Annie Andersen: Democrats are reeling and the blame game is already underway following Tuesday’s election results.
Steve Shepard is the senior campaigns and elections editor for Politico.
Steve, what did this election show us?
Steven Shepard: we’ve learned that certainly the political environment has changed a lot in the past year, you know, roughly a year to the day that Joe Biden won Virginia by 10 points. Republican Glenn Younkin is going to win a narrow victory but still a victory by about two or three points, in all likelihood once all the votes are counted, that that’s a big swing. And I think it points to the political environment shifting over the past year and leading into next year’s crucial midterm elections. This is not an environment that favors President Biden or his party, right.
A. Andersen: how much did what happened on Capitol Hill and in the White House? How much did that have to do with this election?
S. Shepard: I think you’re gonna hear a lot of recriminations in the coming days about whether if House Democrats had only passed the bipartisan infrastructure bill that passed the Senate with with some Republican support if they’d pass that maybe Democrats and Joe Biden, President Biden would have something to celebrate and something to sell to Virginia voters. You know, I don’t think we know that quite yet. What we do know though, is that President Biden is the leader of the Democratic Party, and in the past year, he’s not in the same situation that he was a year ago or even three or four months ago. His approval ratings have fallen both the national polls in the Virginia exit poll was down to about 45%. This is a state again, he went by 10 points only for more voters today disapprove of the job Joe Biden is doing as president then approved. That’s a big bill was a big problem for Terry McAuliffe, and it’s going to be a big problem for Democrats in the 2022. midterms. If Biden can’t turn that around.
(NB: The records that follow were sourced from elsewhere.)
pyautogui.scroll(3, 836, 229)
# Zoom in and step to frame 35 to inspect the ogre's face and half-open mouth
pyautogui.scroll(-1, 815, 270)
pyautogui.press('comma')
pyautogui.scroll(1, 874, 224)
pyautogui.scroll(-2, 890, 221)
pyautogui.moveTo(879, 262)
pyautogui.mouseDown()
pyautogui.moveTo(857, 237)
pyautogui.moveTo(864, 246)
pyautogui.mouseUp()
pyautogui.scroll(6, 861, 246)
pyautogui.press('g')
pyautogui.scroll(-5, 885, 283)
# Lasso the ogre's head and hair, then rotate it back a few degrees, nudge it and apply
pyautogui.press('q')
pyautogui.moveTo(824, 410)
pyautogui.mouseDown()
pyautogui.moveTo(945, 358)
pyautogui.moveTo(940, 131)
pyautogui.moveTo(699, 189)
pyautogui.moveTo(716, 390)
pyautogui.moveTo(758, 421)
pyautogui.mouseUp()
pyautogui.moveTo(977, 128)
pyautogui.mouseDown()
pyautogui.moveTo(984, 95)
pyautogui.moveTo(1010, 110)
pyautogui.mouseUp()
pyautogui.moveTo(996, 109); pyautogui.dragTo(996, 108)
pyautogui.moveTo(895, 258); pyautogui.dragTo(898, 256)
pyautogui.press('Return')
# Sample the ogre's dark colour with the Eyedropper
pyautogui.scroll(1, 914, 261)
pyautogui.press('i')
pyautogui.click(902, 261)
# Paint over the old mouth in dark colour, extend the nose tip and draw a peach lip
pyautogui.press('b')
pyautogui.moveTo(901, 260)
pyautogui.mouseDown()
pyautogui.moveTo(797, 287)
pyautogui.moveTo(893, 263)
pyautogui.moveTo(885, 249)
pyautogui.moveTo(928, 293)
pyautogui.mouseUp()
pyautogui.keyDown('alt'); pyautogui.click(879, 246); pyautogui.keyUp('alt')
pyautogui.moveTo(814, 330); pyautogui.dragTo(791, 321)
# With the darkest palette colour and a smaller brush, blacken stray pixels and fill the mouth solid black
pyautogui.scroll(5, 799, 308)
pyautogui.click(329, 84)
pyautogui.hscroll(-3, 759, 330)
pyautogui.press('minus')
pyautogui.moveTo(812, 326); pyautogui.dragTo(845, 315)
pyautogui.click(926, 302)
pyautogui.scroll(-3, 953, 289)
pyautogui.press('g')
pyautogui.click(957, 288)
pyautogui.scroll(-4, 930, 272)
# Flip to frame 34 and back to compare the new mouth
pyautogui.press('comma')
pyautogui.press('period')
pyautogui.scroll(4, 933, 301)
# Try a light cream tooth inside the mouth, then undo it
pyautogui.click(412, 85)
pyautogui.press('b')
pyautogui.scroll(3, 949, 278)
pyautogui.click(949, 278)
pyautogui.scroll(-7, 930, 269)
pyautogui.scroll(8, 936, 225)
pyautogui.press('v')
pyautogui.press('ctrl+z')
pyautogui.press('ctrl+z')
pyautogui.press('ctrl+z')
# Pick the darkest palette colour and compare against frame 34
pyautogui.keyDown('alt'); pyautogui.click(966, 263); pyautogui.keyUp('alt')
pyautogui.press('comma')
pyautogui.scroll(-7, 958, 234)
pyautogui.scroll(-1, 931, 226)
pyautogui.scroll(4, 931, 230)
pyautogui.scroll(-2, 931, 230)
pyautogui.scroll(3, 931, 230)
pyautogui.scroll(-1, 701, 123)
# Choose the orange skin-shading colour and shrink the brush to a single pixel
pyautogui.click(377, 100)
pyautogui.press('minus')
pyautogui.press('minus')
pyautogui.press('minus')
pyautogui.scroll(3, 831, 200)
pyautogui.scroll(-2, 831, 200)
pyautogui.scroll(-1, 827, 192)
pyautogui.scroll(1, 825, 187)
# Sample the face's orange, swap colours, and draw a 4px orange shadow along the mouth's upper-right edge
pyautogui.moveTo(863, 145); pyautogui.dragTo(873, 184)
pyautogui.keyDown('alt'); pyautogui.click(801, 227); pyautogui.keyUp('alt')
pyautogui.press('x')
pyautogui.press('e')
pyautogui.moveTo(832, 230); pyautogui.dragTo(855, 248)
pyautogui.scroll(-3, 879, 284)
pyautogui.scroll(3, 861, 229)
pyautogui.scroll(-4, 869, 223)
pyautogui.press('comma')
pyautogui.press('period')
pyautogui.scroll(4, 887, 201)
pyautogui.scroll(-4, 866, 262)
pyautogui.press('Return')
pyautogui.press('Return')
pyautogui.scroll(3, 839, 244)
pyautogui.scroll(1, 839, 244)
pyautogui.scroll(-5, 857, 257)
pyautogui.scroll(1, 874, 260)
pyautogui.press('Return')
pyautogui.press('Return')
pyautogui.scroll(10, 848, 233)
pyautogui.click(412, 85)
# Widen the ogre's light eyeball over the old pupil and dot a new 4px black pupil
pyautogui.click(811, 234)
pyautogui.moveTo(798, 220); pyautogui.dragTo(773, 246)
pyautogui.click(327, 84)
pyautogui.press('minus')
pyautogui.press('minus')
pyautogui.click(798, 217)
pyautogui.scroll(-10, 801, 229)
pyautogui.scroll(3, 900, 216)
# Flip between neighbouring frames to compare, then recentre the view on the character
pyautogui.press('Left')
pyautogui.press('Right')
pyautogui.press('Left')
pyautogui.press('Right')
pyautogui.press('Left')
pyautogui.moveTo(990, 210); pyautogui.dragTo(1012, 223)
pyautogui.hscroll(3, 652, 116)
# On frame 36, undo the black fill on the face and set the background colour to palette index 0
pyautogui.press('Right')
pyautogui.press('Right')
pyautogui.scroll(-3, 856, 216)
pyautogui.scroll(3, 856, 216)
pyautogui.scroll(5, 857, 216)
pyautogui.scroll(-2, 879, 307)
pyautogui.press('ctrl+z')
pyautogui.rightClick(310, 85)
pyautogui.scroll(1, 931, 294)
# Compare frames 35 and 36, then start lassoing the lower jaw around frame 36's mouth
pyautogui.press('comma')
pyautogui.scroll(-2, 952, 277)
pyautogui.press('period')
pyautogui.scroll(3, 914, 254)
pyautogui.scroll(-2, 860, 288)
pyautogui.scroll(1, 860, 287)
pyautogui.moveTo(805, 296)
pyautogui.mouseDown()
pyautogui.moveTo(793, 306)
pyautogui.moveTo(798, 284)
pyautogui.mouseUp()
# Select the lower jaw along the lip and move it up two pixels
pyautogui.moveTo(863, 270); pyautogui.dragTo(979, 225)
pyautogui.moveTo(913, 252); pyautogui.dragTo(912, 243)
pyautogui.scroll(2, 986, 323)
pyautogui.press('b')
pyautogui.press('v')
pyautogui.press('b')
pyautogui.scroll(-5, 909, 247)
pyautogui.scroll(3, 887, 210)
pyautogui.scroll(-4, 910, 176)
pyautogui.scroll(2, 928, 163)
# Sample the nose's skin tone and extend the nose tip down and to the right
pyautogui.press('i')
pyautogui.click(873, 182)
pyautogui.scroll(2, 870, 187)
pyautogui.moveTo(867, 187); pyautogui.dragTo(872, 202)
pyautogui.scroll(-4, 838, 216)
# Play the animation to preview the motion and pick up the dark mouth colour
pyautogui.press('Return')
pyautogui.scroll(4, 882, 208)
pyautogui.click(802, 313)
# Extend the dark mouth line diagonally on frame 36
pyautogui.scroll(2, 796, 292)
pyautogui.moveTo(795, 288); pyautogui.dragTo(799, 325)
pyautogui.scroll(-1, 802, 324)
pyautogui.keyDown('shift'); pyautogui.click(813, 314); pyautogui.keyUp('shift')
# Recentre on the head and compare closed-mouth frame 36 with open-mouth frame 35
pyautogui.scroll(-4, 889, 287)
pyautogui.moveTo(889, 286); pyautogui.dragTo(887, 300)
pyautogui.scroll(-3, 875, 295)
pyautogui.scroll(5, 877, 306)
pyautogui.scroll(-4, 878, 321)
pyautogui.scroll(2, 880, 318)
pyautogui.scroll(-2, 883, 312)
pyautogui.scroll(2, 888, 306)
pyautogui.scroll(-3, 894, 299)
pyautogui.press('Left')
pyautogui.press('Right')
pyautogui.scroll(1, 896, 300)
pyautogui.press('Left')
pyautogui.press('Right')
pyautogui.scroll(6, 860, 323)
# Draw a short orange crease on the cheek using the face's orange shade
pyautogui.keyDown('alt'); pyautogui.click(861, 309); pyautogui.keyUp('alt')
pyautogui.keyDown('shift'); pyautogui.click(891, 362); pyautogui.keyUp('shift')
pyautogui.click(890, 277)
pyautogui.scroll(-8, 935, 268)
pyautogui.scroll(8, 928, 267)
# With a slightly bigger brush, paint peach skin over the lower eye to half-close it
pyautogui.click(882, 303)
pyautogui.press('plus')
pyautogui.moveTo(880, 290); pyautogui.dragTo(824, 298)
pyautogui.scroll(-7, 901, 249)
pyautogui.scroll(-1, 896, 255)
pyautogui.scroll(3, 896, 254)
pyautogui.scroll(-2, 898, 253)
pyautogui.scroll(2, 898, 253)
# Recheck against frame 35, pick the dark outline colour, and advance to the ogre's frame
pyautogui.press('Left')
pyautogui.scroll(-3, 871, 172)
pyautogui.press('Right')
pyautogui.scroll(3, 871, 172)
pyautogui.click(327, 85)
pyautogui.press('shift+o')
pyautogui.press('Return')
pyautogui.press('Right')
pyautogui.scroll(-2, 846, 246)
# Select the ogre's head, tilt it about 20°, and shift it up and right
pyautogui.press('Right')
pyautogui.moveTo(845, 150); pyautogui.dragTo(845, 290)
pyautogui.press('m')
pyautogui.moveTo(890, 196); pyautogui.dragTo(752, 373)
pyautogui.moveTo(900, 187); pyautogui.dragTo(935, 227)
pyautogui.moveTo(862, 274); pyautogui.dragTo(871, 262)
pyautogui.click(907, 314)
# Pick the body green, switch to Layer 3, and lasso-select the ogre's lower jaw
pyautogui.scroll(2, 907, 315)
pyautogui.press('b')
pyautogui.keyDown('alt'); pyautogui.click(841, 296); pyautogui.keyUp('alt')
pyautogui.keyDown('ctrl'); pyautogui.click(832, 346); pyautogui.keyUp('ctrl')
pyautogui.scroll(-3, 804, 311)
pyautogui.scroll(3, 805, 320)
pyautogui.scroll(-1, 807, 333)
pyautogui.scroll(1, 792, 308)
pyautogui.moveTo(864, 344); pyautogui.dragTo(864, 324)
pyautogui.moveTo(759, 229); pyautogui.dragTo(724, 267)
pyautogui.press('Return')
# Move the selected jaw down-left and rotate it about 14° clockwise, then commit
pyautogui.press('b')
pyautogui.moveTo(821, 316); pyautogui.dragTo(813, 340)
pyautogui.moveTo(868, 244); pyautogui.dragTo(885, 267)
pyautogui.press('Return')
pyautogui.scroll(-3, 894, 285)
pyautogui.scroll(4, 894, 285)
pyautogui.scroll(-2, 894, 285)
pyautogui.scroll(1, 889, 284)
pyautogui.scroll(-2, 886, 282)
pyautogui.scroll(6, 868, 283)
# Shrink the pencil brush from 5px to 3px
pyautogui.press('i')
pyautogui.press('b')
A. Andersen: Just touching on New Jersey really quickly, this race was expected to be at one point not close at all and then it kind of got closer and now we’re seeing it extremely close. What does that tell us?
S. Shepard: It tells us the same sort of thing about the national environment. I think each of these races, especially when you’re electing governors, they don’t always adhere. You know, there’s a Democratic governor now in a place like Kansas, which is obviously very Republican state. They don’t always adhere perfectly to where the state sits on the spectrum. But I think it tells us the same thing about the National Environment. Democrats are facing real real headwinds. Republicans have the wind at their back right now. And it also tells us that someone like Democrat Phil Murphy, may not have been as safe as he thought may not have been as safe as national Democrats thought and Republicans are certainly I think surprised to see the race so close this late into the night.
A. Andersen: Is there anything Democrats and Republicans need to do looking forward to 2022?
S. Shepard: I mean, I certainly think if you’re Republicans, you want to freeze the national environment right now and move it forward 365 days and hold the elections for control of the House and Senate under these conditions. Democrats have a lot of work to do and I think you’re going to hear arguments on both sides of the Democratic divide about what they should do about the two bills languishing in Congress right now. The infrastructure bill that has already passed the Senate and sits before the House and the social spending bill. President Biden’s 10 year social spending bill which has to pass both the House and Senate and it’s still being written, whether they should act on those now. And move them forward, have something to sell for voters, do something with their control, have full control of Washington, or pivot away from these projects and move on to something different that they can sell to voters to turn things around for 2022.
Annie Andersen: Thank you so much for your time, and breaking this down for us.